When I’m running well-fueled I feel like Wonder Woman!

Can I possibly be turning 50? Yes – time to face the music (and dance!)

I will be 50 years old on October 30 (go Scorpio!) and I recently started acknowledging the fact that I’m getting old when I noticed that my feet had grown a half size, I need glasses for reading and distance, and my hormones were acting up so badly I had to buy a new facial wash. Apparently I’m not the only woman dealing with this issue, Neutrogena has a face wash that deals with pimples and wrinkles. So I decided that I would celebrate my birthday for the entire month of October, I have been posting old pictures of myself on Facebook, and we are taking a trip to Seattle this weekend to celebrate with my family (dancing will most definitely be involved) and see a Seahawks game. I haven’t been to the new stadium and I’m excited to see my team in person, even though we had to pay an arm and a leg for nosebleed seats. It’s all about the atmosphere.

The Givens Family -- All 9 of us!
The Givens Family — All 9 of us! I’m the cute baby in Mom’s arms.

So posting all those old photos got me reminiscing about the past. I actually contacted my old high school principal, to let him know how successful I’ve been and the impact he had on my life (as noted in this column for Inside Higher Ed: https://www.insidehighered.com/advice/running/givens3). It’s a good time to reflect on how far I have come in life. I know I have many years ahead of me, but I never could have imagined how life would play out for me. I have been a successful academic, which is a huge accomplishment in this day and age of higher ed under fire. Given where I come from (see this blog post http://blog.terrigivens.com/2013/04/06/how-much-is-enough/), it’s amazing that I beat the odds in so many different ways.

My son Andrew (just turned 14) recently asked me a very interesting question “do you ever have any free time” — he was asking because he is already thinking about what he wants to do as a job. My response was that I’m usually working or spending time with him and his brother, but I love my work, so that’s why I don’t mind it. I told him I appreciate the fact that my job is flexible so I can take time during the day to pick him up from school, or go to his sporting events, and then work in the evenings. I’ve certainly been busy with all the writing I have been doing lately (one example is in Politico Magazine) as well as interviews on TV and radio. It still hurts that I can’t call my parents on the phone to tell them about my latest exploits, but as I age, I also am gaining more perspective on the rhythms of life. Nobody gets out of here alive, and this is the prime of my life, when I’m supposed to be out there sharing my gifts. As my mother always told me, “don’t keep your light under a bushel!”

So turning 50 is not so bad, I’m still in great physical shape (except for my sore achilles tendons), I have a beautiful family, a great job, and there’s so much more to look forward to…including the Seahawks making it to the Superbowl again! I’ll have more thoughts on turning 50 in the coming weeks, consider this just another step in the journey…

 

 

How did I get here?

- **Dataset extract**
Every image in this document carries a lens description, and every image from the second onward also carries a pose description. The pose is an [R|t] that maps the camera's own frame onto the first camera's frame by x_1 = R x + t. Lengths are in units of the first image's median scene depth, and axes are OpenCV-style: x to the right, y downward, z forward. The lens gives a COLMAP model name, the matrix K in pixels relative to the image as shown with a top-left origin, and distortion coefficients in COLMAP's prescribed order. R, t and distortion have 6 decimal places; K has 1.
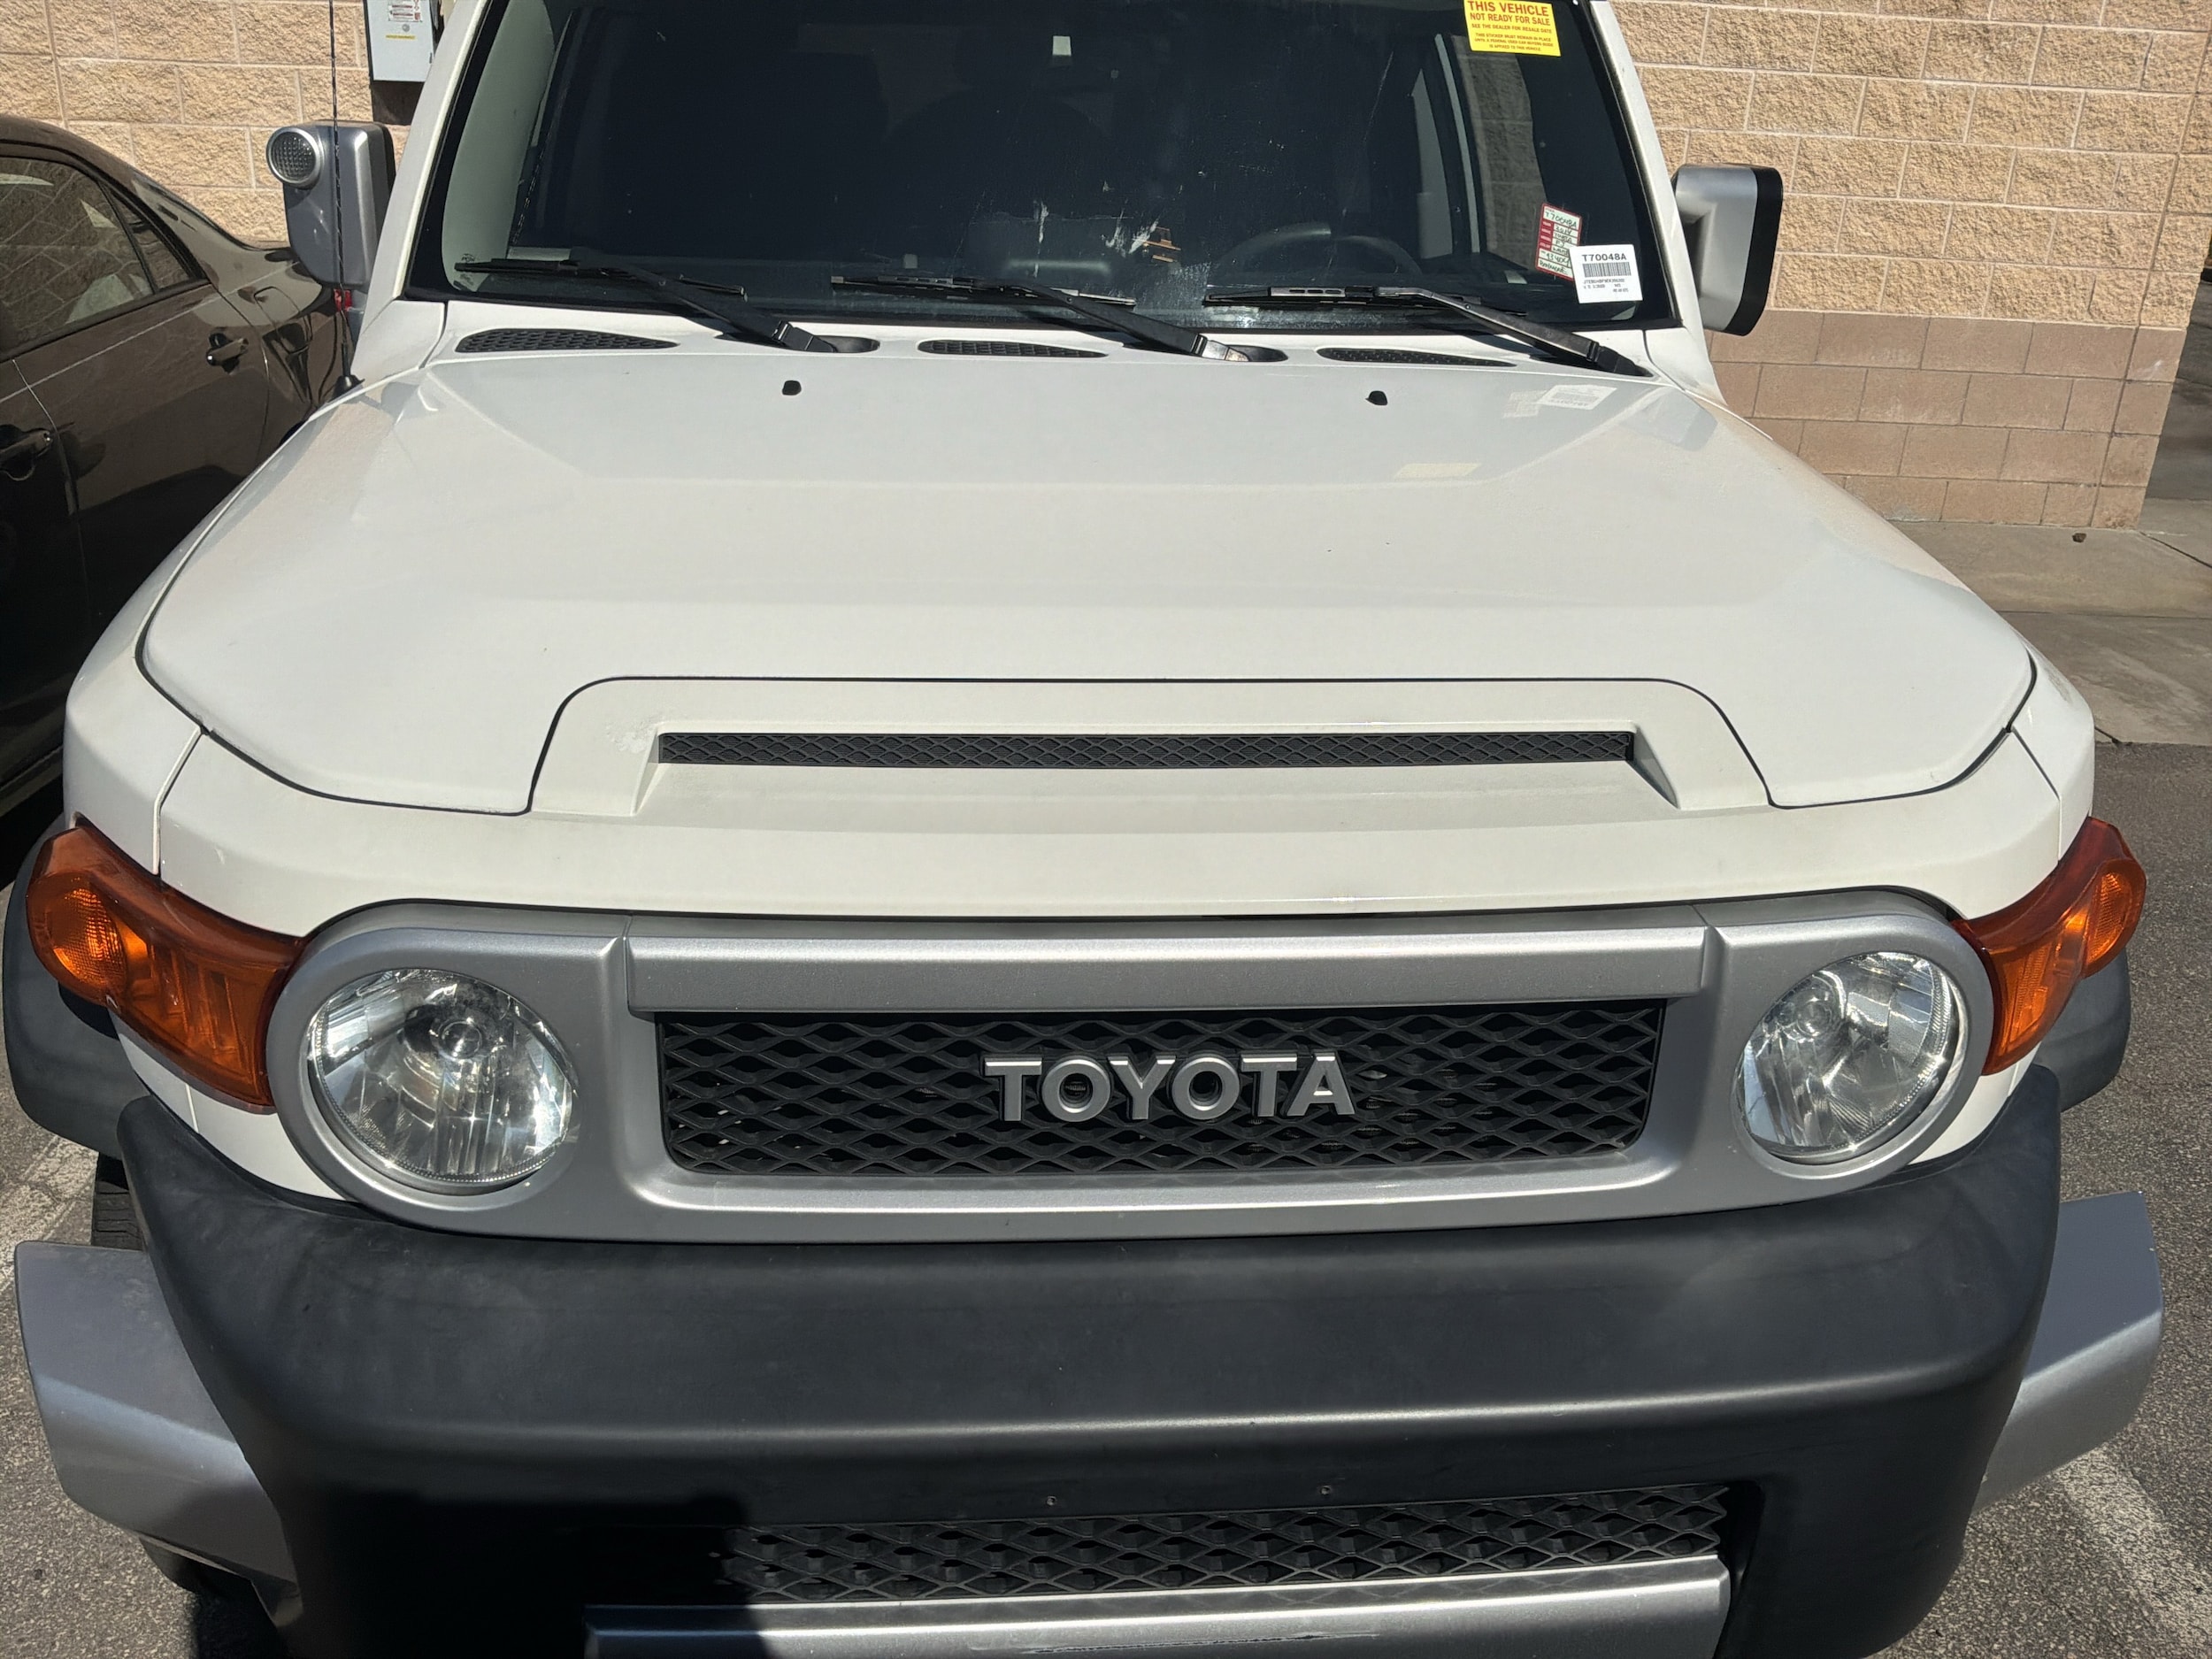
lens RADIAL K [[1878.3, 0, 1099.7], [0, 1878.3, 820.7], [0, 0, 1]] dist [0.017111, -0.065397]
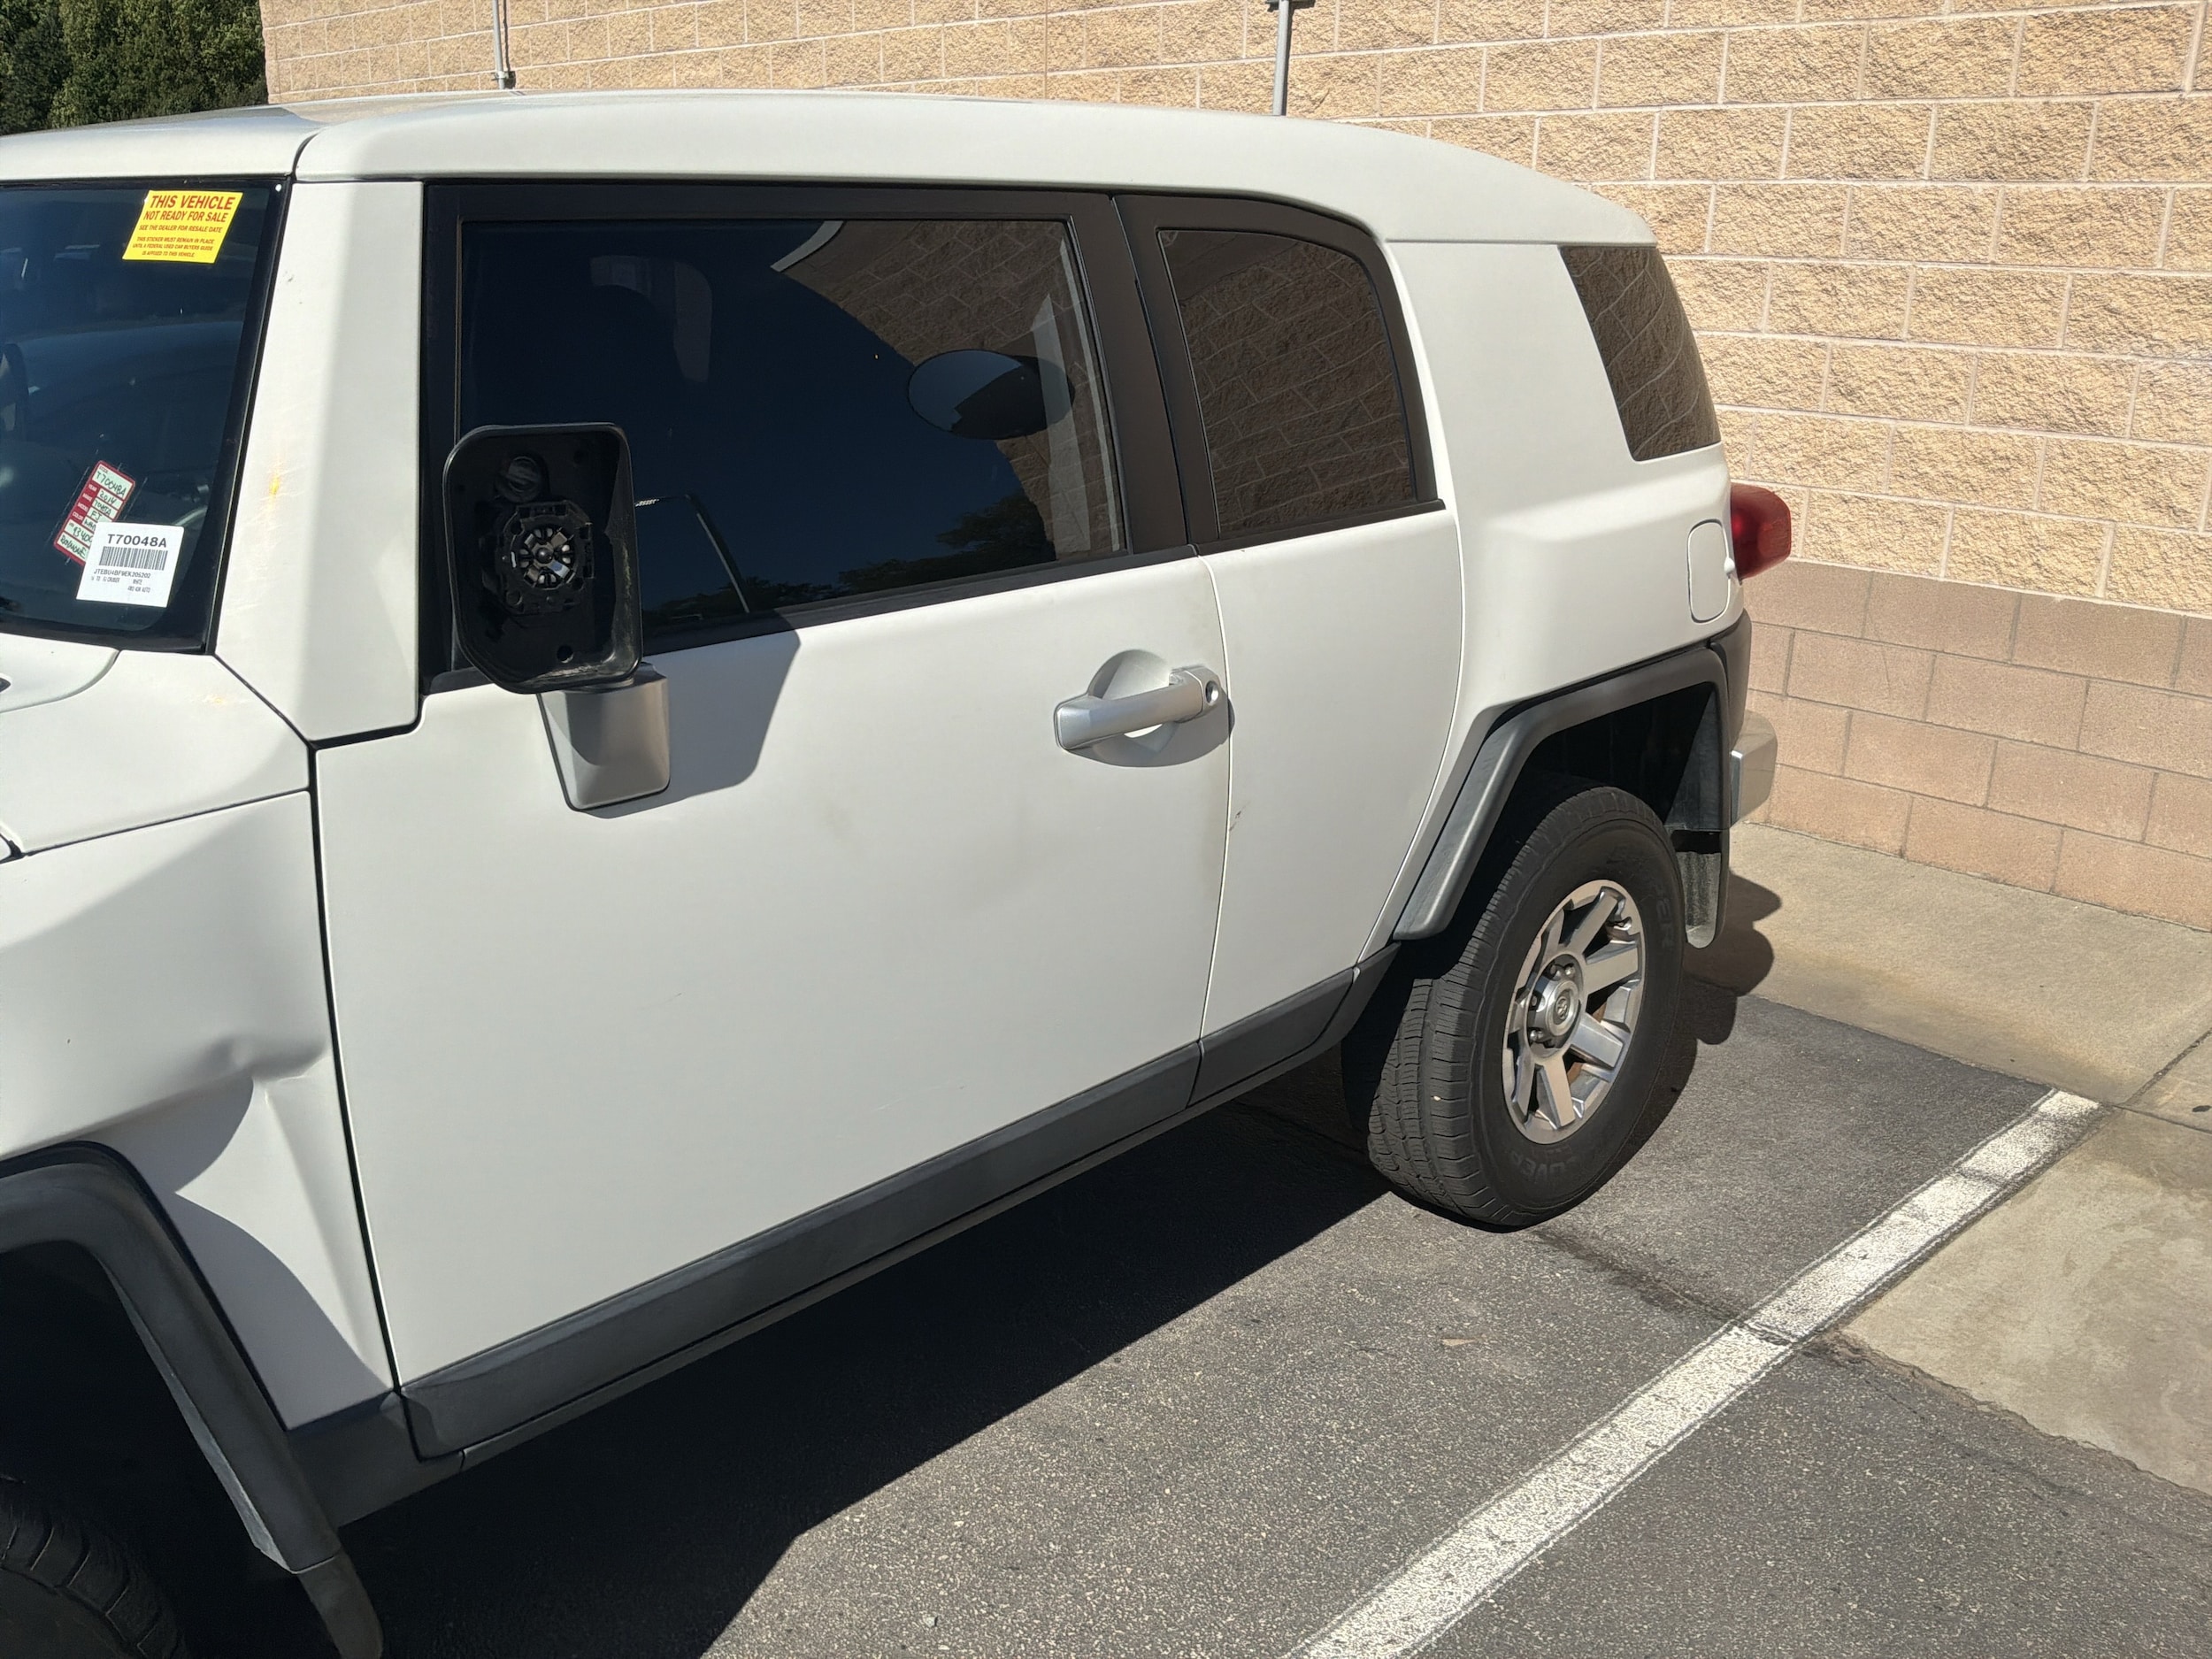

- **Work instruction 1**
Could you extract the part of the blog post about turning 50 that runs from "So turning 50" up to and including "did I get here?"?
- **Work instruction 2**
Can you extend the blog post about turning 50 by writing what comes after its last line?
The listing isn't needed for anything here.

- **Answer area 1**
So turning 50 is not so bad, I’m still in great physical shape (except for my sore achilles tendons), I have a beautiful family, a great job, and there’s so much more to look forward to…including the Seahawks making it to the Superbowl again! I’ll have more thoughts on turning 50 in the coming weeks, consider this just another step in the journey…

 

 

How did I get here?

- **Answer area 2**
I have weighed in several times on the debates about “leaning in” and “having it all.” It was just about a year ago that I was asking myself “how much is enough?” Although I concluded at the time that I am enough, I continue pondering issues around women in leadership, and the hurdles they face. A recent study finds that “Deep-seated bias, not lack of confidence, knocks women off the path to success.” The findings in this study are disturbing at best, but it also makes me wonder, how have women who have made it into leadership overcome these types of hurdles. I have rarely been accused of lacking in confidence — although it’s something I gained over time as I matured, completed my various degrees and moved up the ladder of success. However, I haven’t always been aware of any hurdles in my path, which may be part of the secret of my success. I credit my mother for giving me the ability to go beyond people’s expectations and my own, to chart my own course in life, and to believe that I could do just about anything. Although she certainly tried to impose her own gender stereotypes on me, once she saw my abilities, she backed off and let me be who I was, which was many things all at once. Athlete, musician, student, writer, whatever it was, I always gave it my all. So somewhere in there, between giving it my all and breaking through stereotypes, I managed to find a path to getting the things I wanted in life. A great career, a family, keeping up as an athlete. However, I wouldn’t be who I am if I wasn’t always striving for more. The problem has always been figuring out that next step. I realize that I have been incredibly lucky that opportunities have presented themselves, although it wasn’t always apparent at the time that it was the right step. In almost every instance of a major change in my life, there was someone who saw something in me that made them recommend the next step. I’m not particularly fond of the old chestnut “things happen for a reason” — but somehow it’s generally been true. I think I’m moving in one particular direction, and certainly in the last few years, I have found doors closing, what looked like an opportunity fading, or what I once thought was my path going into a dead end. I have made many friends along the way, and learned a great deal. I guess that is what much of life is about, learning from experiences, whether they led to the next step or not.

So I would have to say that the answer to the question in the title of this blog post is that I got here with a lot of help from others along the way. Certainly my own determination played a major role in where I am today, but I owe a debt of gratitude to the family, friends and mentors who encouraged me, and in particular those who moved those hurdles out of the way. So I will conclude with a simple THANK YOU.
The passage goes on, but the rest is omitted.